The Woman in Black ***1/2

*ing: Daniel Radcliffe, Janet McTeer and Ciarán Hinds
Directed by: James Watkins

The Harry Potter star is back with his first film after the Harry Potter series and the young lad did well. His fans were really excited to watch this horror movie starring their favourite child star and the actor did justice to their expectations. The movie did not have a very strong story but Radcliffe drew audiences to theatres. The Woman in Black is an old fashioned British horror film where being under 10 years of age is not a good thing.

Radcliffe’s own look worked well for the story, and he carries the film capably.

It might seem that the movie exists simply to polish Radcliffe’s skills and it succeeds. The movie is based on Susan Hill’s 1982 novel and starts off with three sisters, who strangely and abruptly cease teatime with their dolls and walk off their upper floor windows. Then we see the widower Arthur Kipps (Daniel Radcliffe) who is saying goodbye to his young son Joseph (Misha Handley) and the dad uneasy because he has the feeling that his boy is unsafe. He keeps reminding his son to take care of himself and be careful till they meet at the end of the coming week. The widower was up for another task in the village where he comes across the strange case of children under ten dying under mysterious circumstances.

The village people are devastated by what they call The Black Woman because if any of the kids by any chance escape death utter the words The Woman in Black and die. In a nutshell the movie is about a young lawyer who travels to a village where he discovers the dreadful ghost of a woman who is terrorizing the locals and their kids. The young lawyer takes all possible steps to solve this problem and let the ghost find its way out. During this time the poor lad had to face all the horrors in the movie alone, which made the audience grip their seats in fear.

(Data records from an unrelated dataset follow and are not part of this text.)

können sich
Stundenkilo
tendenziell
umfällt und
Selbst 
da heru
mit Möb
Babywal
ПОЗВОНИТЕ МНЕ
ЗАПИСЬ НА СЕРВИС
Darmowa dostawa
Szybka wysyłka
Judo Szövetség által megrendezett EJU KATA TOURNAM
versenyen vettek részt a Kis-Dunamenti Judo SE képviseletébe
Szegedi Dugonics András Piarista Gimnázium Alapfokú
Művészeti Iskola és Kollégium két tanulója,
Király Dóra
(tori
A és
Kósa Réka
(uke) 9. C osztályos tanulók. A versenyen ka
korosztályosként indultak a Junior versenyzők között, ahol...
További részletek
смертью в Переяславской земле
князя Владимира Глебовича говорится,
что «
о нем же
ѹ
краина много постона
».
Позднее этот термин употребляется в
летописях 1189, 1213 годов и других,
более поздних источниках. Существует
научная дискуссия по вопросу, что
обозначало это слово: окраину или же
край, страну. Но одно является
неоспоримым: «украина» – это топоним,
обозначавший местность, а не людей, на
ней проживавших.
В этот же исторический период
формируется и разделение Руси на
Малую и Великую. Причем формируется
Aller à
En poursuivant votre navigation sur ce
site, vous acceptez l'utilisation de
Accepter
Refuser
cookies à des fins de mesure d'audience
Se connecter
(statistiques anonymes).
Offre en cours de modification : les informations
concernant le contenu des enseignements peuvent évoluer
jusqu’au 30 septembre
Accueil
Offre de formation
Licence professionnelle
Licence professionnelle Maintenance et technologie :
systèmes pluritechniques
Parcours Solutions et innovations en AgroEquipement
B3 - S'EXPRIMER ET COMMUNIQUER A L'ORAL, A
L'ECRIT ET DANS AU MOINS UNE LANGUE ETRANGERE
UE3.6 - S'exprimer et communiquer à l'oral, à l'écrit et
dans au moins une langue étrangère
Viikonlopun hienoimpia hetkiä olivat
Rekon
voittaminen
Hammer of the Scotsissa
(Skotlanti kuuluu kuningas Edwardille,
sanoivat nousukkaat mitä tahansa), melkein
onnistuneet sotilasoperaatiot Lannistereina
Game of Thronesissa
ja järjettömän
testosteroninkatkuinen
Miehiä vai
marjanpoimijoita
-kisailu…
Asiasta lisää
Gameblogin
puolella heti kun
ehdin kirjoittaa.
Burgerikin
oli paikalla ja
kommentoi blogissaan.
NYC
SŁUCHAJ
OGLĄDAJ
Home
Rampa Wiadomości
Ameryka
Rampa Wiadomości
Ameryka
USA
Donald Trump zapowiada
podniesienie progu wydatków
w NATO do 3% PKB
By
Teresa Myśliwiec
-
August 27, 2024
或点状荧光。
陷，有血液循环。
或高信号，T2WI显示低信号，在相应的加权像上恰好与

The Woman in Black who is also known as the ghost has her own story which has to be cracked in order to settle the chaos and to save the remaining kids. Some people might say that without bloodshed there is no horror but at times we need to broaden our horizons as well. The entire time Radcliffe did a tremendous job and kept up the level of the engrossment in the movie.  The director knew what he was doing; the genre has certain requirements and he fulfilled them with sincerity and with style. For Radcliffe it must be said he essayed his character perfectly and it was incredible to see such a young actor playing a father and holding the screen all by himself.

In most horror movies it is shown that the actor is taking all the trouble to fix his own life but no, here he was helping the locals of the village and in return the ghost also does him a kind turn. Basically the movie was not clear to many people because it forces you to look at the story from a different angle. It did really well in the UK since the novel was UK based and it was played before on the TV and radio hence was a  popular story. The best thing about the movie was that the negative aspects were not glamourized - the positives were not exactly clear either but the wise will be able to identify them.